─── Data lines
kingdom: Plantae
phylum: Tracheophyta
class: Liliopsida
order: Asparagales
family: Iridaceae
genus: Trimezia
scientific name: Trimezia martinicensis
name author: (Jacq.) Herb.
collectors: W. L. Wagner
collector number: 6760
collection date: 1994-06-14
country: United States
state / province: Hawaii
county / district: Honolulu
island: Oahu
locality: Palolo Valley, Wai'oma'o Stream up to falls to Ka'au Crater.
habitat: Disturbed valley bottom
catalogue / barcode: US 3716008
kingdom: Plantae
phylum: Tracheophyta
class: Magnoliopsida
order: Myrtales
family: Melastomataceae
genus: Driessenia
──────
Task brief
Copy word for word the lines of the data from the one containing "catalogue / barcode: US 3716008" through the end.

Solution to the exercise
catalogue / barcode: US 3716008
kingdom: Plantae
phylum: Tracheophyta
class: Magnoliopsida
order: Myrtales
family: Melastomataceae
genus: Driessenia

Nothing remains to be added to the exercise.